AIZAWL: Mizoram environment, forests and climate change minister TJ Lalnuntluanga has expressed hope that wages of the Tiger Protection Force (TPF) staff guarding the Dampa Tiger Reserve pending for the last six months will be paid soon.
Lalnuntluanga, according to an official statement, met director general of forests and special secretary to the ministry of environment, forests and climate change CP Goyal on Friday in Delhi. The statement said the repeated delay in sanctioning of fund for wages of TPF was due to snags in the financial system, especially for Mizoram and Maharashtra.
Goyal was quoted as saying that officials of the National Tiger Conservation Authority would take up the matter to ensure payment of unpaid wages to the TPF before the end of the current financial year. The TPF began an indefinite strike to demand unpaid wages from March 1.
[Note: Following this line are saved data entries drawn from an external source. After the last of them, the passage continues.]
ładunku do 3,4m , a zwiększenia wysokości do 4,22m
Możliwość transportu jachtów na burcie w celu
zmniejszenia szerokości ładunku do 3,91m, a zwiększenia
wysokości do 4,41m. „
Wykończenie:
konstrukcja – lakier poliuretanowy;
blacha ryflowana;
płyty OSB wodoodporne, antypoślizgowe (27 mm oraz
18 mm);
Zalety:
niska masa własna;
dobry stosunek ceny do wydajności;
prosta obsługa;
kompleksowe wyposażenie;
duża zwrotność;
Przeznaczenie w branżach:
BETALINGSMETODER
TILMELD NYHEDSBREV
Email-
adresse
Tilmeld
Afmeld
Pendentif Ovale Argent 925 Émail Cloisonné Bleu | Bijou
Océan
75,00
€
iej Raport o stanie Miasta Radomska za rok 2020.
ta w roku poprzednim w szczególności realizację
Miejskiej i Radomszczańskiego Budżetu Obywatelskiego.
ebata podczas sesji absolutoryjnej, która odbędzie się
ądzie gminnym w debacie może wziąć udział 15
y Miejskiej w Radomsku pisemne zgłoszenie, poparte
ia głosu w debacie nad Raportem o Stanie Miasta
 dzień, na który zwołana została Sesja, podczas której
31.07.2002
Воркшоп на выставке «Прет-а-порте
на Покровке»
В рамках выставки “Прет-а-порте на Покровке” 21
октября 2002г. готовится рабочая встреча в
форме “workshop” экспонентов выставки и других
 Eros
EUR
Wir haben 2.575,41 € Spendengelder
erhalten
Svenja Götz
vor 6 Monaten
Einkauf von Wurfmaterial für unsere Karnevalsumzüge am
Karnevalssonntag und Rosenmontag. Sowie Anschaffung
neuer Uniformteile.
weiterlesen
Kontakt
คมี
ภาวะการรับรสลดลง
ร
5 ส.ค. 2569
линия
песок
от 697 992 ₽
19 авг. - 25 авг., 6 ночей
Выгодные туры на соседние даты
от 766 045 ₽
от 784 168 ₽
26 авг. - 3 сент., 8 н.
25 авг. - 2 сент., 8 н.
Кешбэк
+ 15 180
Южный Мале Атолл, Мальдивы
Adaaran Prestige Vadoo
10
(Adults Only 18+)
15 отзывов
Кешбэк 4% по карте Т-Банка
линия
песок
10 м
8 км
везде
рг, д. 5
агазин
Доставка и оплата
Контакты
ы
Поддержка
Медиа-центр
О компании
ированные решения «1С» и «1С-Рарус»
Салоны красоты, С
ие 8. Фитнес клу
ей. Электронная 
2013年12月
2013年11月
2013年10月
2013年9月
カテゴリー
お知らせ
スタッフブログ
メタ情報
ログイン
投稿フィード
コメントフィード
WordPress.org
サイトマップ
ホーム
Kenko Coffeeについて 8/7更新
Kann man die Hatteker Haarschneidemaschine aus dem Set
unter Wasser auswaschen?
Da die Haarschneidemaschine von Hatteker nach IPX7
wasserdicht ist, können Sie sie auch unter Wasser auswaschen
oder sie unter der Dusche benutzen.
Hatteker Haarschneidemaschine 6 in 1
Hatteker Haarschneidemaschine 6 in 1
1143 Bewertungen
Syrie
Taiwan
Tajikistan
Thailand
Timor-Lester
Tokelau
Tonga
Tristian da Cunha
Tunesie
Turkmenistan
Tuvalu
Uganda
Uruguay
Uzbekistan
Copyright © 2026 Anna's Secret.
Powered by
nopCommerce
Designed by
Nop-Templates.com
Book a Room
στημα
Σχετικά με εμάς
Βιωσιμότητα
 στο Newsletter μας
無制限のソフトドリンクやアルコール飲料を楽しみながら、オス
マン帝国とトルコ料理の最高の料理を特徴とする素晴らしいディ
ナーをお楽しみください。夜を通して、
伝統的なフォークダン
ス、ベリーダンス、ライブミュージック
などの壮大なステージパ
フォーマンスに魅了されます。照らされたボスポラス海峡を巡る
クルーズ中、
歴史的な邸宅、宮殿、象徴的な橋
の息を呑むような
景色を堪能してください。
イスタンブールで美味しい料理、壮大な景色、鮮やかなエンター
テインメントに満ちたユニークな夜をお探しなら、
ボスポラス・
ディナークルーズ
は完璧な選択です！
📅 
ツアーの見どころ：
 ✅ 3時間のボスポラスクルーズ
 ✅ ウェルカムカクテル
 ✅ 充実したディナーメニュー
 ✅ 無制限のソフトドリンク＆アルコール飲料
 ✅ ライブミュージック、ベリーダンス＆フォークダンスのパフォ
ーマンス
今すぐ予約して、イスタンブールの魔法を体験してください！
The strike could not have come at a worse time from the conservation point of view because it leaves one of the most bio-diverse patches of tropical rainforests south of the Brahmaputra unguarded just as the dry season climaxes. The dry season means wildlife will congregate in large numbers in the few watering holes just when dry, sparse foliage offers poachers clearer lines of sight. A forest fire had already consumed a portion of the Dampa Tiger Reserve during the first week of March.
Added to this is the start of the season for collecting 'anchiri' (Paris polyphylla), a native flowering plant, widely used for medicinal purposes, to sell to traders from elsewhere.